Normally we wrap up each blog series with a nice summary that goes through the high points of our research and summarizes what you need to know. But this is a Buyer’s Guide, so we figured it would be more useful to summarize with 10 questions. With apologies to Alex Trebek, here are the 10 key questions we would ask if we were buying an endpoint security management product or service.

  1. What specific controls do you offer for endpoint management? Can the policies for all controls be managed via your management console?
  2. Does your organization have an in-house research team? How does their work make your endpoint security management product better?
  3. What products, devices, and applications are supported by your endpoint security management offerings?
  4. What standards and/or benchmarks are offered out of the box for your configuration management offering?
  5. What kind of agentry is required for your products? Is the agent persistent or dissolvable? How are updates distributed to managed devices? What is done to ensure the agents are not tampered with?
  6. How do you handle remote/disconnected devices?
  7. What is your plan to extend your offering to mobile devices and/or virtual desktops (VDI)?
  8. Where does your management console run? Do we need a dedicated appliance? What kind of hierarchical management does your environment support? How customizable is the management interface?
  9. What kind of reports are available out of the box? What is involved in customizing specific reports?
  10. What have you done to ensure the security of your endpoint security management platform? Is strong authentication supported? Have you done an application pen test on your console? Does your engineering team use any kind of secure software development process?

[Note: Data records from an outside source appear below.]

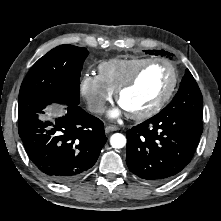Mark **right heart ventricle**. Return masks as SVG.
Segmentation results:
<instances>
[{
  "instance_id": "obj_1",
  "label": "right heart ventricle",
  "mask_w": 221,
  "mask_h": 221,
  "mask_svg": "<svg viewBox=\"0 0 221 221\" xmlns=\"http://www.w3.org/2000/svg\"><path fill=\"white\" fill-rule=\"evenodd\" d=\"M146 60L148 58L130 57L103 61L98 66L99 76L104 84L114 93Z\"/></svg>"
}]
</instances>
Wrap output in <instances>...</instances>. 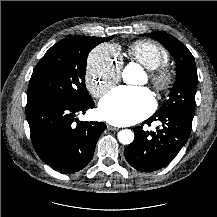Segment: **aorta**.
<instances>
[{
    "label": "aorta",
    "instance_id": "1",
    "mask_svg": "<svg viewBox=\"0 0 217 217\" xmlns=\"http://www.w3.org/2000/svg\"><path fill=\"white\" fill-rule=\"evenodd\" d=\"M140 72L139 65L135 63L128 64L122 73L123 81L127 84H136ZM118 140L124 145L131 144L134 140V133L129 129L121 130L118 133Z\"/></svg>",
    "mask_w": 217,
    "mask_h": 217
}]
</instances>
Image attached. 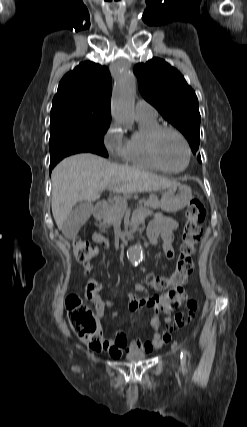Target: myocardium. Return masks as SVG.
Returning <instances> with one entry per match:
<instances>
[{
    "mask_svg": "<svg viewBox=\"0 0 247 427\" xmlns=\"http://www.w3.org/2000/svg\"><path fill=\"white\" fill-rule=\"evenodd\" d=\"M167 132H171V133L177 135L180 138V140L182 141V143L184 144V147L186 149L187 160H186L185 165L180 169L169 168L168 166H166L163 163V161L160 158L159 150H158L159 140H160L161 136ZM149 150H150V154H151L154 162L159 166V168L163 171L170 172V173H180V172H183L184 170H186L190 164L191 157H192V150H191L190 144H189L187 138L185 137V135L179 129H177L173 126H168V125L159 126L152 133V135L150 136V139H149Z\"/></svg>",
    "mask_w": 247,
    "mask_h": 427,
    "instance_id": "1",
    "label": "myocardium"
}]
</instances>
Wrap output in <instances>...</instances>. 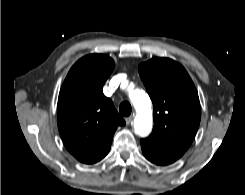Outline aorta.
<instances>
[{"instance_id":"1","label":"aorta","mask_w":245,"mask_h":195,"mask_svg":"<svg viewBox=\"0 0 245 195\" xmlns=\"http://www.w3.org/2000/svg\"><path fill=\"white\" fill-rule=\"evenodd\" d=\"M130 100L137 112L134 119L135 133L141 137L148 136L153 124L151 101L148 95L139 89L130 93Z\"/></svg>"}]
</instances>
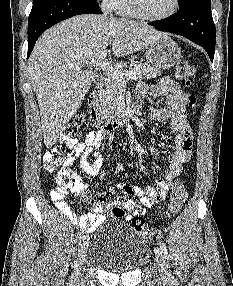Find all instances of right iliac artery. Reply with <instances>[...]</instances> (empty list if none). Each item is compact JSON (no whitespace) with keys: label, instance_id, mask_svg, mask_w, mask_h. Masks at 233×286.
I'll return each instance as SVG.
<instances>
[{"label":"right iliac artery","instance_id":"obj_1","mask_svg":"<svg viewBox=\"0 0 233 286\" xmlns=\"http://www.w3.org/2000/svg\"><path fill=\"white\" fill-rule=\"evenodd\" d=\"M83 236V230H80L76 236V242L80 241Z\"/></svg>","mask_w":233,"mask_h":286}]
</instances>
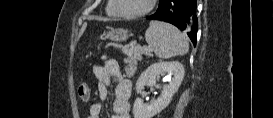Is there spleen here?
<instances>
[{"label":"spleen","mask_w":273,"mask_h":118,"mask_svg":"<svg viewBox=\"0 0 273 118\" xmlns=\"http://www.w3.org/2000/svg\"><path fill=\"white\" fill-rule=\"evenodd\" d=\"M145 39L156 56L164 59L184 55L189 49L187 36L164 22L151 21Z\"/></svg>","instance_id":"1"}]
</instances>
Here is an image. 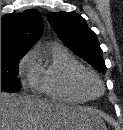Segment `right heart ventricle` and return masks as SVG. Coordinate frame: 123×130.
<instances>
[{"mask_svg":"<svg viewBox=\"0 0 123 130\" xmlns=\"http://www.w3.org/2000/svg\"><path fill=\"white\" fill-rule=\"evenodd\" d=\"M86 67L63 45L54 43L33 55L29 83L48 98L66 103H83L87 97L79 90L76 77Z\"/></svg>","mask_w":123,"mask_h":130,"instance_id":"1","label":"right heart ventricle"}]
</instances>
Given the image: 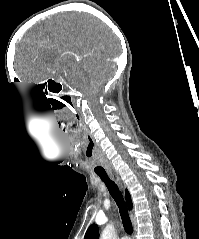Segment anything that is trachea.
<instances>
[{
	"label": "trachea",
	"mask_w": 199,
	"mask_h": 239,
	"mask_svg": "<svg viewBox=\"0 0 199 239\" xmlns=\"http://www.w3.org/2000/svg\"><path fill=\"white\" fill-rule=\"evenodd\" d=\"M97 175L101 178V180L105 183L106 187L108 188L111 196L115 200L119 212L121 215L122 223L124 226V229L127 234H132L133 232V227L132 223L129 219L128 216V210H127V205L124 201V198L122 196V193L120 192L118 186L109 179L108 175L106 173H97Z\"/></svg>",
	"instance_id": "trachea-1"
}]
</instances>
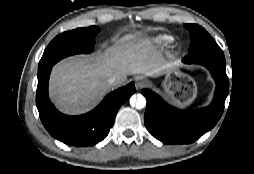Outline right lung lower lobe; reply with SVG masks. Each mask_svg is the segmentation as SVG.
<instances>
[{"instance_id": "right-lung-lower-lobe-1", "label": "right lung lower lobe", "mask_w": 254, "mask_h": 174, "mask_svg": "<svg viewBox=\"0 0 254 174\" xmlns=\"http://www.w3.org/2000/svg\"><path fill=\"white\" fill-rule=\"evenodd\" d=\"M52 66L38 75L36 105L46 130L61 142L77 147L92 146L103 140L113 126L120 106L136 89L133 83L110 93L91 112L81 116L61 114L48 97V81Z\"/></svg>"}]
</instances>
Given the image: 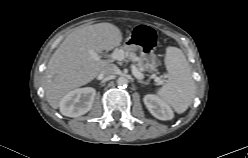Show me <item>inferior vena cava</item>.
<instances>
[{
  "instance_id": "obj_1",
  "label": "inferior vena cava",
  "mask_w": 248,
  "mask_h": 158,
  "mask_svg": "<svg viewBox=\"0 0 248 158\" xmlns=\"http://www.w3.org/2000/svg\"><path fill=\"white\" fill-rule=\"evenodd\" d=\"M116 66L114 64H108L99 74L100 78H110L116 72Z\"/></svg>"
}]
</instances>
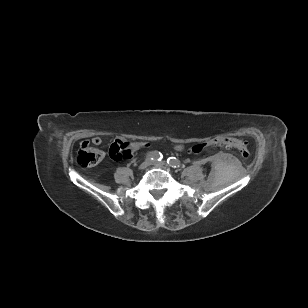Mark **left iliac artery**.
Segmentation results:
<instances>
[{
    "label": "left iliac artery",
    "mask_w": 308,
    "mask_h": 308,
    "mask_svg": "<svg viewBox=\"0 0 308 308\" xmlns=\"http://www.w3.org/2000/svg\"><path fill=\"white\" fill-rule=\"evenodd\" d=\"M167 163H168V165H170L173 168H178L181 165L180 161L175 157H169L167 159Z\"/></svg>",
    "instance_id": "44dca946"
}]
</instances>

Of course we could have written another 10 questions. But these hit the highlights of device and application coverage, research/intelligence, platform consistency/integration, and management console capabilities. This list cannot replace a more comprehensive RFI/RFP, but can give you a quick idea of whether a vendor’s product family can meet your requirements.

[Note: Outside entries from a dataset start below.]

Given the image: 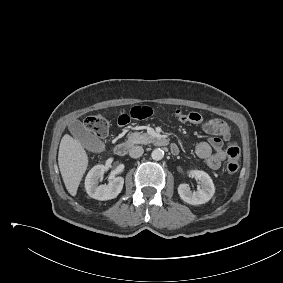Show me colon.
Instances as JSON below:
<instances>
[{
  "mask_svg": "<svg viewBox=\"0 0 283 283\" xmlns=\"http://www.w3.org/2000/svg\"><path fill=\"white\" fill-rule=\"evenodd\" d=\"M86 128L99 138H104L109 132V122L103 115H91L85 120ZM240 147L234 141L229 142L226 148L228 174H234L239 168Z\"/></svg>",
  "mask_w": 283,
  "mask_h": 283,
  "instance_id": "obj_1",
  "label": "colon"
}]
</instances>
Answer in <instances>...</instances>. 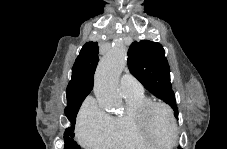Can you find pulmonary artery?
I'll use <instances>...</instances> for the list:
<instances>
[{"instance_id":"obj_1","label":"pulmonary artery","mask_w":227,"mask_h":149,"mask_svg":"<svg viewBox=\"0 0 227 149\" xmlns=\"http://www.w3.org/2000/svg\"><path fill=\"white\" fill-rule=\"evenodd\" d=\"M120 88L123 95L143 92L141 83L131 75L124 74L120 79Z\"/></svg>"}]
</instances>
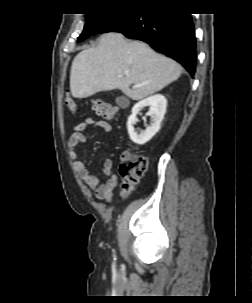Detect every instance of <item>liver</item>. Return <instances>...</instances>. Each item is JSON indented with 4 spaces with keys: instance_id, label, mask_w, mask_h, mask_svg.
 <instances>
[{
    "instance_id": "liver-1",
    "label": "liver",
    "mask_w": 252,
    "mask_h": 303,
    "mask_svg": "<svg viewBox=\"0 0 252 303\" xmlns=\"http://www.w3.org/2000/svg\"><path fill=\"white\" fill-rule=\"evenodd\" d=\"M182 67L140 41H127L120 33L103 34L97 47L81 51L73 60L70 91L87 98L99 91L121 90L141 100L177 80ZM138 85V87L130 86Z\"/></svg>"
}]
</instances>
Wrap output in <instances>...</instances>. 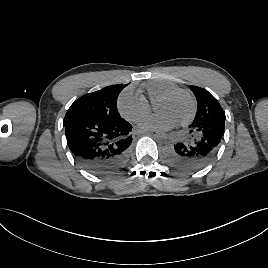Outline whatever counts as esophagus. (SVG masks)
<instances>
[{"instance_id": "esophagus-1", "label": "esophagus", "mask_w": 268, "mask_h": 268, "mask_svg": "<svg viewBox=\"0 0 268 268\" xmlns=\"http://www.w3.org/2000/svg\"><path fill=\"white\" fill-rule=\"evenodd\" d=\"M136 133H137L138 135H143V134H147L148 131L143 130V129H137V130H136Z\"/></svg>"}]
</instances>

The one aspect of buying endpoint security management that we haven’t really discussed appears in question 5 (agents) and question 10 – the security of the management capability itself. Attacking the management plane is like a bank rather than individual account holders. If the attacker can gain control of the endpoint security management system, then they can apply malicious patches, change configurations, drop or block file integrity monitoring alerts, and allow bulk file transfers to thumb drives. But that’s just the beginning of the risks if your management environment is compromised.

We focused on the management aspects of endpoint security in this series, but remember that we are talking about endpoint security, which means making sure the environment remains secure – both at the management console and agent levels.

The endpoint security management components are all mature technology – so look less at specific feature/capability differentiation and more at policy integration, console leverage, and user experience. Can you get pricing leverage by adding capabilities from an existing vendor?